As the yen weakened against the dollar for a second consecutive year, Honda, Nissan and Toyota all set production records in their North American plants in 2013, according to Automotive News.
Outputs for the trio last year include 1.86 million units for Toyota, 1.78 million for Honda, and 1.47 million for Nissan, though gains on the production line didn’t match sales in the United States. However, exports took up the slack in U.S. showrooms, with more units sent to growing markets such as South Korea, Saudi Arabia and Latin America.
As far as individual models are concerned, Honda built 466,695 Accords at their Marysville, Ohio plant in 2013, around 20,000 more than the number of Camrys Toyota workers at the automaker’s Georgetown, Ky. plant.
The Japanese Three expanded their presence in North America as insulation against a falling yen, which fell 17.6 percent against the dollar in 2013 after falling 11 percent in 2012, as well as protection from overseas production disruptions that could affect North American output.
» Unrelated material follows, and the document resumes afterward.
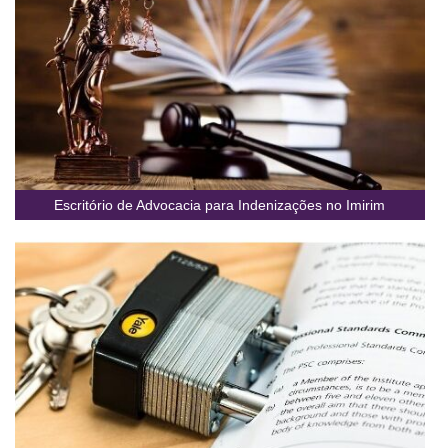
Escritório de Advocacia para Indenizações no Imirim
In fact, Honda will soon open a plant in Celaya, Mexico to build the Fit, with the long-awaited 2015 NSX to be assembled in an experimental plant in Marysville.
Regarding Hyundai and Kia, the two South Korean automakers set a few records of their own in North America, including 399,495 Sonatas and Elantras leaving Hyundai’s Montgomery, Ala. plant, and 105,647 Santa Fes rolling out of the Kia line in West Point, Ga.